As of Friday, no contract had been finalized to keep the tournament on the northwest side. 

"We do not have a contract with Omni Tucson National at the moment. But we have some meetings set up in the next couple weeks," Hazen explained.

This tournament at Tucson National has been very successful for the Conquistadores at the resort, since the partnership materialized in 2015. Hazen said more than $500,000 is expected to be donated this year to local charities, all thanks to the little, white, bouncing golf ball.

"We're not opposed to having it somewhere else. We do want to renovate Randolph Golf Course and make it the Harding Park of San Francisco. Kind of a jewel here in Tucson, because we think it deserves that," Hazen said. "But the pros have been coming here for decades. They've been walking these fairways since the Tucson Open days, for literally 30 years."

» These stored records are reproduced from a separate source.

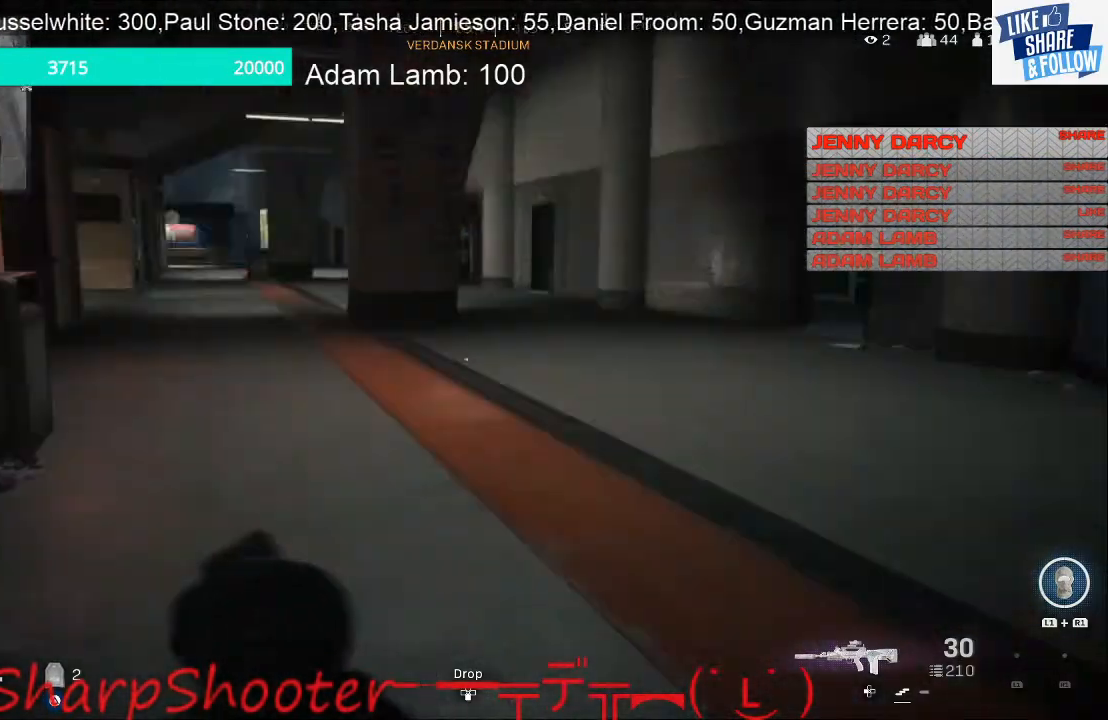
{"buttons": [], "left_stick": "left", "right_stick": "left", "events": [[133, "left_stick", "up-left"], [233, "left_stick", "left"], [233, "right_stick", "center"], [467, "right_stick", "left"]]}
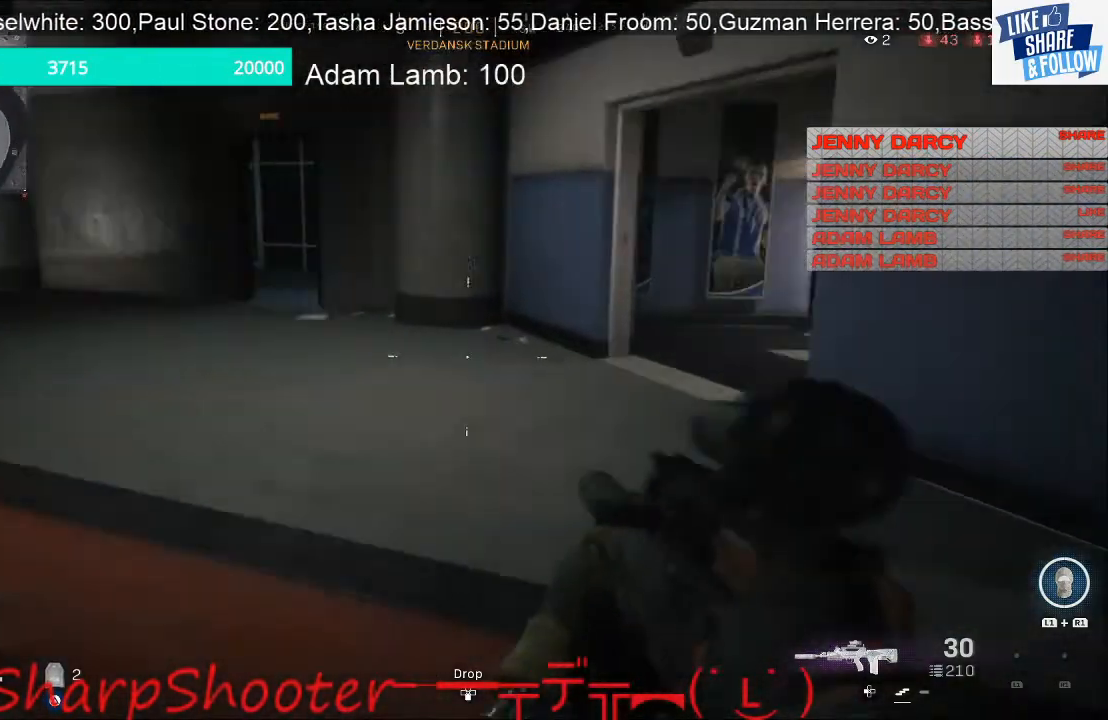
{"buttons": [], "left_stick": "up", "right_stick": "left", "events": [[100, "left_stick", "up"], [200, "right_stick", "center"], [400, "right_stick", "left"]]}
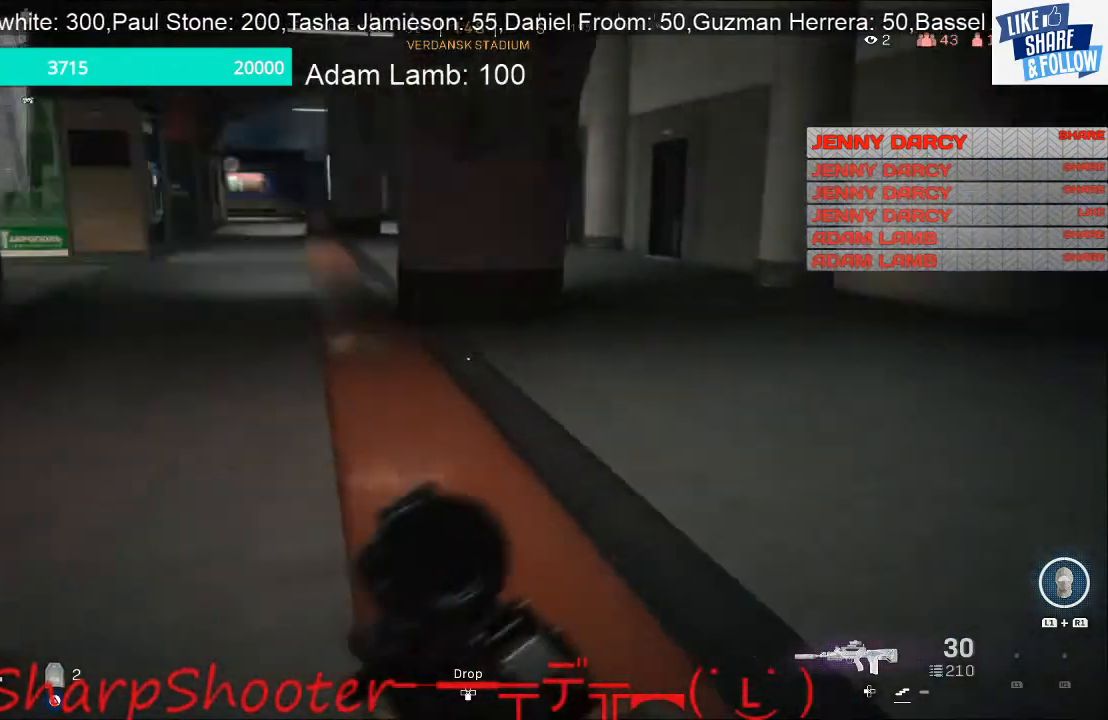
{"buttons": [], "left_stick": "up-right", "right_stick": "left", "events": [[200, "left_stick", "up-right"]]}
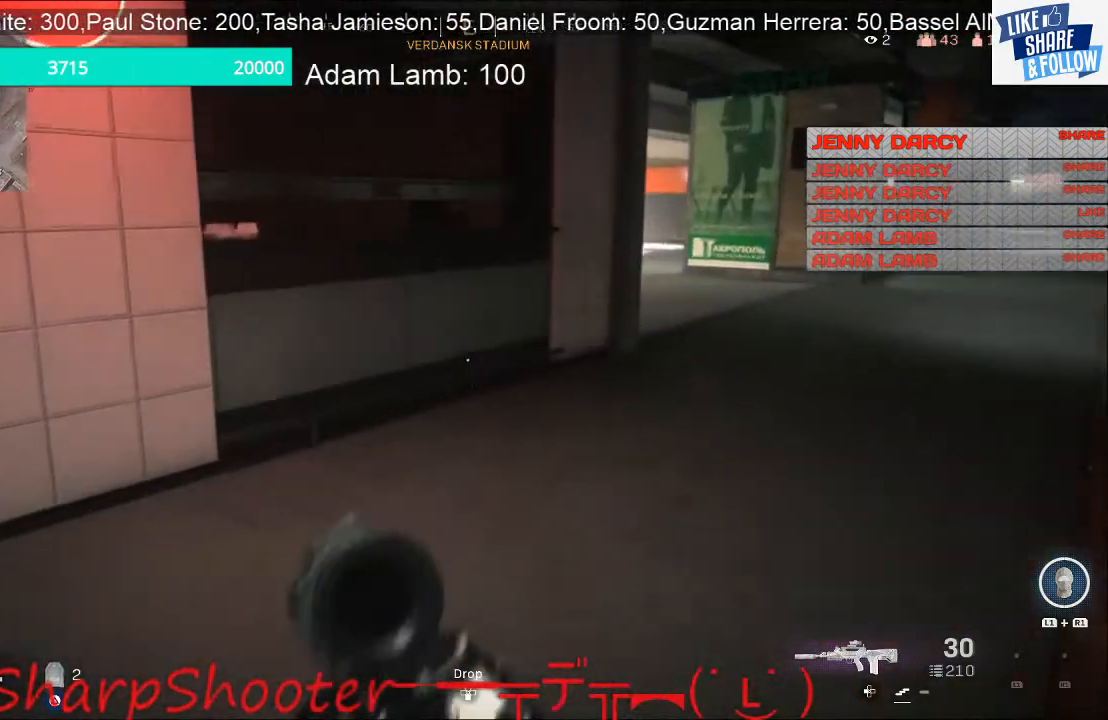
{"buttons": [], "left_stick": "up-right", "right_stick": "center", "events": [[133, "R3", "down"], [133, "right_stick", "center"], [300, "R3", "up"]]}
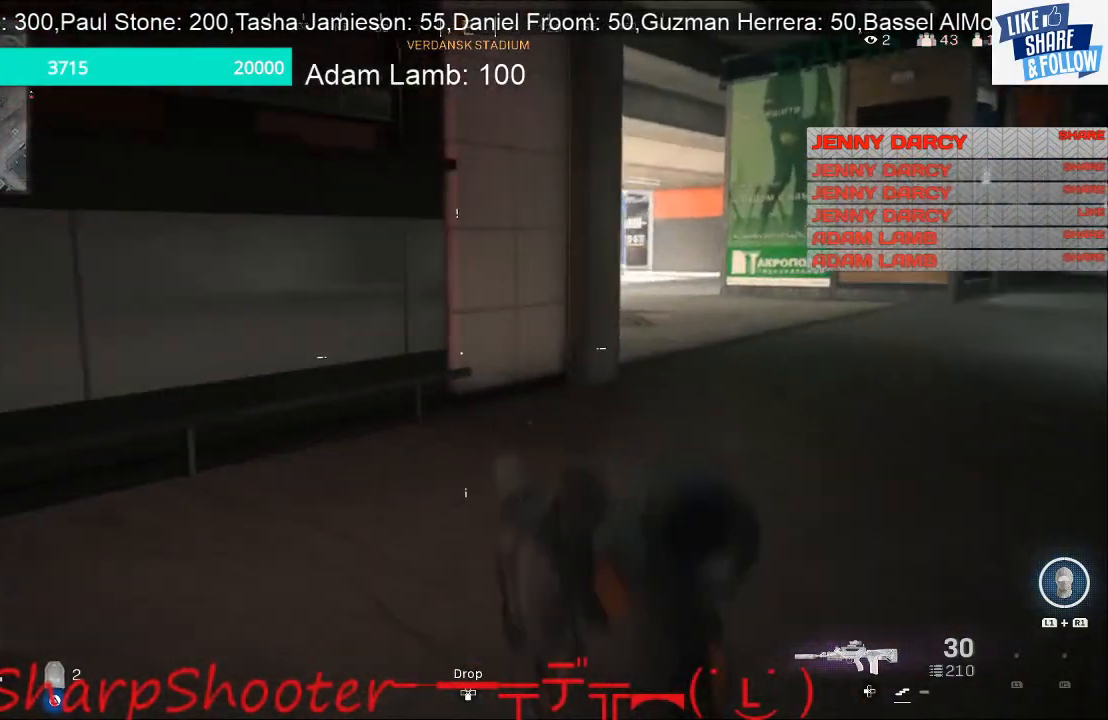
{"buttons": [], "left_stick": "up-right", "right_stick": "center", "events": []}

It keeps local fans like Shawn Bethel interested.

"These are the guys I've followed all my life. I identify with the names and faces," he said.

Spectators hope the tournament stays put, as many took shelter in the shade of the resort's upscale restaurants and bars.

"A glass of red wine, some green-colored food because it's St. Patrick's Day," said Jay Kline of Tucson. "What's not to like?"

Kline likes that professional golf still has a home in Tucson. The Champions Tour, playing Friday, Saturday, and Sunday, features experienced players who have graduated from the main PGA Tour. The younger PGA Tour players haven't been back to the Old Pueblo since the WGC-Accenture Match Play Championship left in 2014.

"You kind of lump that in with losing [Major League Baseball] Spring Training and some of the other things this town has lost over the years," Kline said with a puzzled look. "You wonder why?"

Wondering why, when the relationship is reportedly good, do you break it up?

"It's a great venue, and it's a great golf course, and a great hotel. A wonderful partnership," Hazen said.

Organizers expect 20,000 spectators each day of the three-day tournament. The Tucson Conquistadores said they have donated more than $35 million to charity over their 40 years in existence. 

In a brochure, Tournament Chairman Shawn Carter said the Tucson Conquistadores have served youth in communities throughout southern Arizona since 1962. Contributions to the Tucson Conquistadores Classic support The First Tee of Tucson, Special Olympics, and hundreds of local youth charities and organizations.